Они расстались на площади Сен-Винсена, договорившись встретиться завтра в то же время, и Пьер поехал обратно в направлении к Пюльубьеру, в тени старых деревьев, дававших, как всегда в этот час, приятную прохладу, несмотря на стоявшую жару.
Ему казалось, что все было сном. Вправду ли держал он ее в своих руках? Он помнил ее аромат, ее запрокинутое лицо, нежность ее губ. Пьер ненадолго остановился на дороге, присел, чтобы поразмыслить о происшедшем, о событиях, как ему казалось, отпечатавшихся на его лице. Невозможно было скрыть от родителей и брата недавнее событие. Как утаить этот странный, изменивший его трепет? Он сколько мог задерживал свое возвращение, даже опоздал на ужин, и смущение его достигло предела, когда он сел напротив отца с матерью, хоть они и не задали ему ни одного вопроса.

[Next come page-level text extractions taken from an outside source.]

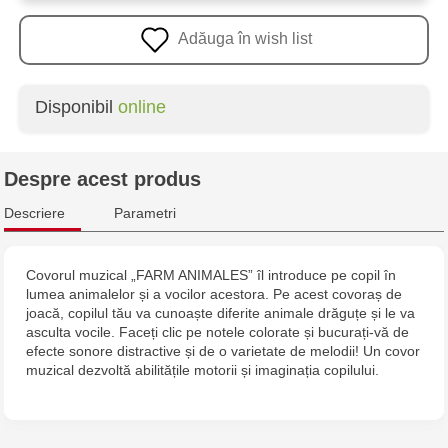
Adăuga în wish list
Disponibil
online
Despre acest produs
Descriere
Parametri
Covorul muzical „FARM ANIMALES” îl introduce pe copil în
lumea animalelor și a vocilor acestora. Pe acest covoraș de
joacă, copilul tău va cunoaște diferite animale drăguțe și le va
asculta vocile. Faceți clic pe notele colorate și bucurați-vă de
efecte sonore distractive și de o varietate de melodii! Un covor
muzical dezvoltă abilitățile motorii și imaginația copilului.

К тому же отец продолжил прерванную беседу с Жаком, но Пьер чувствовал на себе взгляд матери и ел не поднимая головы. Он всегда был ближе к Матильде, чем к Шарлю. Так близок, что уже год чувствовал, что с матерью произошли какие-то болезненные изменения, будто случилось что-то очень серьезное, в чем она не решалась признаться. Пьер вспоминал декабрьские воскресенья и рождественские каникулы, когда она подолгу закрывалась в своей комнате, ее натянутые улыбки, тяжелое молчание, так не свойственное ей. Он пытался спрашивать ее, но она оставалась далекой, недоступной, в противоположность своим привычкам, и он очень переживал за нее. Сегодня взгляд, обращенный на него, стал таким, как прежде, но Пьер еще задавался вопросом о тех днях, неделях, когда ей пришлось так сильно страдать.
Он не решился заговорить в тот вечер, и мать также не задавала ему вопросов. Она догадалась. На следующее утро, когда Пьер доедал свой завтрак, а Жак и Шарль уже ушли, она мягко, с доброй улыбкой, напомнившей, что рядом с ним всегда была его сильная и внимательная мать, спросила:
— Как же ее зовут?
Он почти не таился.
— Кристель, — выпалил Пьер одним махом.
— Она красивая?
— Еще какая!
Это был и весь их разговор, но его было достаточно, чтобы Пьер понял, что временно разорванная связь с матерью была восстановлена, стала такой же прочной и ему можно было вновь ездить в лес, даже если его ждали там новые свидания.
И они не заставили себя ждать. Их компания быстро поняла, что к чему. Они вместе уезжали по тенистой дороге, но останавливались на заросших папоротником тропинках, глубоко уходивших в чащу леса, и оставляли Пьера и Кристель вдвоем. Она была уже не такой нелюдимой, понемногу поддавалась приручению, но все еще была далекой. Он с большим трудом добился от нее причин такого поведения.